To Lose the Madness gleans its name from a quote by Jim Harrison. In the film adaptation of Harrison’s novella, Legends of the Fall, we follow the story of the war-wearied character Colonel Ludlow who, after watching the butchering of the Native Americans, gives up his post. To “lose the madness over the mountains and begin again,” he sets off and moves to the remote frontier of Montana where he hopes to raise his three sons in a more-just world of his own creation. The character of the disillusioned warrior soothed by the simplicity and silence of nature is an archetype of this war-driven, industrialized era. It is the story arc that traces the trail of the once-idealistic-now-misanthropic protagonist led astray by progressing culture who ultimately finds themselves and a long-sought truce with their demons in the honesty of the landscape, be it alone or among a native people with a more rightly-aligned set of values. This tale has been told again and again both in literary form and contemporary film. There is some element of hope for the hopeless found in these stories that speak to the profound depths of our weariness and sparks in even the most disillusioned soul the hope of peace and a quiet life of meaning.

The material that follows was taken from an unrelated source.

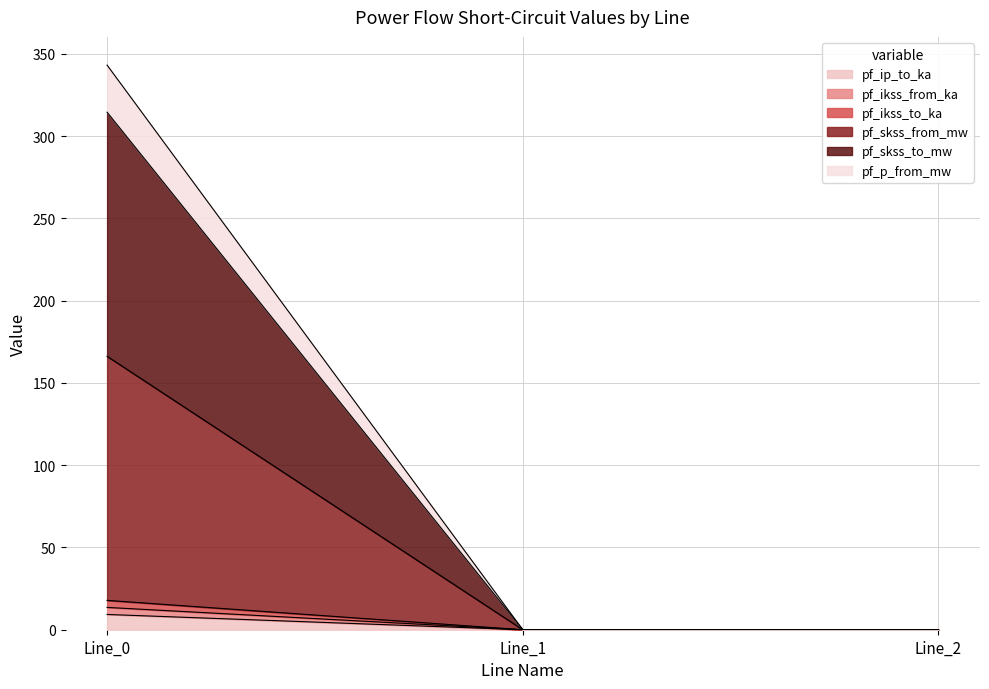

What are all the series names shown in the legend?

pf_ip_to_ka, pf_ikss_from_ka, pf_ikss_to_ka, pf_skss_from_mw, pf_skss_to_mw, pf_p_from_mw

After years of fighting personal battles and greater wars with toxic relations, I felt like a veteran of trauma. In the years before the events that play out in To Lose the Madness, a pervading need to see the mountains seemed to start seeping from my bones. I didn’t know quite why it was so important to see mountains at the time but I’ve begun to understand.

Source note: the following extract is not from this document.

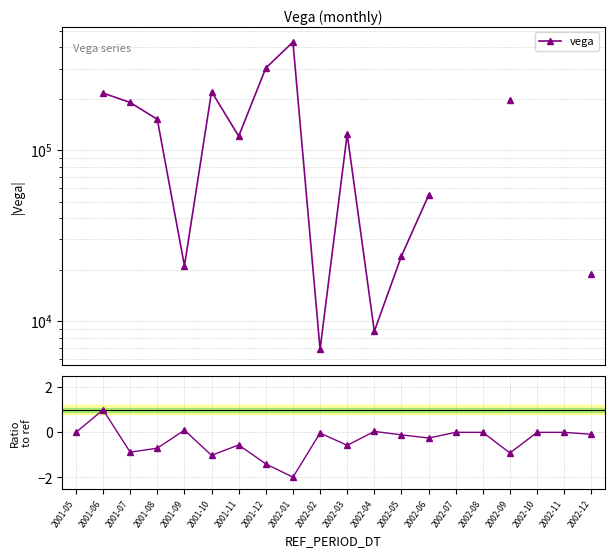

True or false: ratio to ref and vega intersect in this chart.

False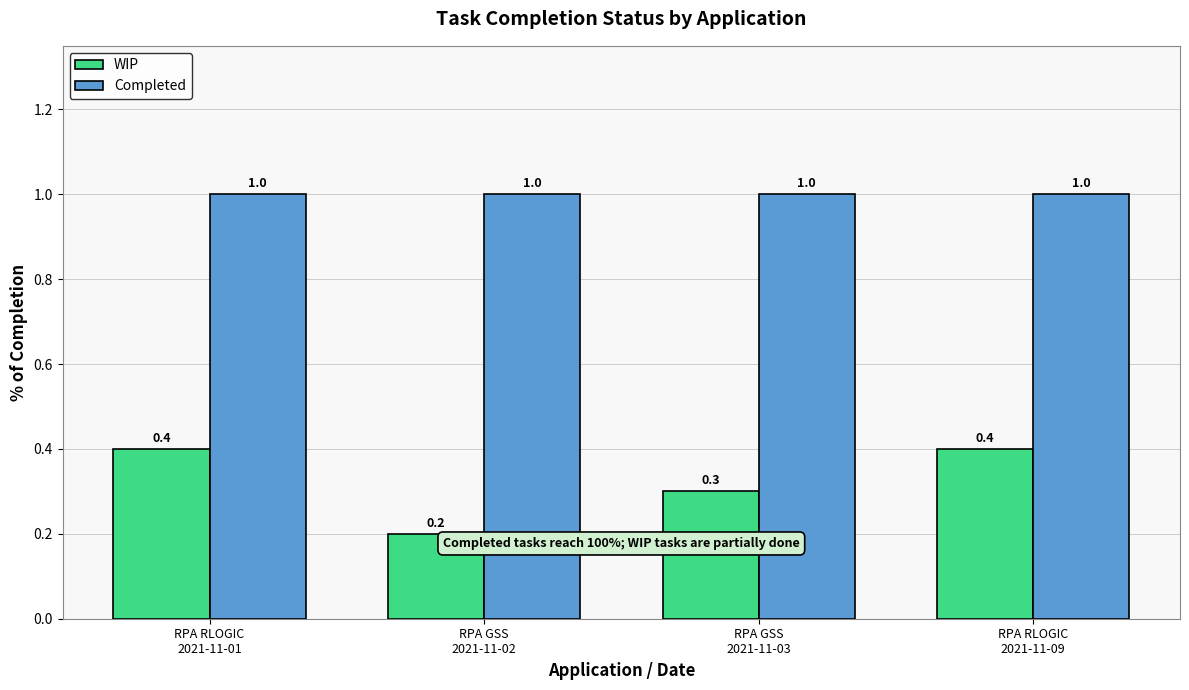

What are all the series names shown in the legend?

WIP, Completed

Nutritionists say the body knows what it needs. When you are deficient your body will naturally crave foods rich in those particular vitamins you are lacking. When our bodies crave certain foods what we are experiencing is a mild malnutrition as a result of eating nutrient-deficient foods for a prolonged period of time. The same occurs with our soul and the mind. Looking back now, I believe the need for the mountains was my soul’s way of seeking what I was deficient in. After a protracted period of illness and grief, a longing for wildness rumbled loud within my tired mind. I found I’d grown terribly disaffected. I had seen so many ugly things in my short time and my soul, in its wounded state, craved beauty.

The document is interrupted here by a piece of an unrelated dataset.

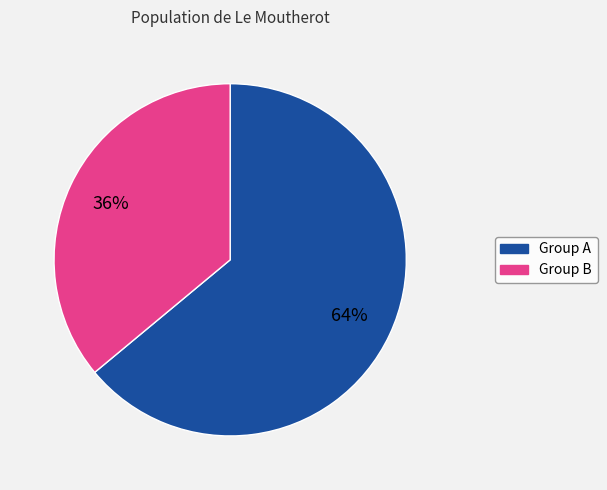

To the nearest percent, what is the difference between the largest and smallest slice percentages?

28%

Beauty has the power to sooth the traumatized mind. In order to gain distance from the painful memories that mount, we need to place space between us and the harshness. That mental padding comes in the form of new and positive memories made in the wake of trauma. After years of offensive experiences, my mind ground against the awful images of what had taken place and I couldn’t cope with the imbalance. I needed a positive experience equal in its grace to that of the horrors of the trauma I’d endured. I found that halting beauty in the wild silence of the snowy Sangre de Cristo Mountains.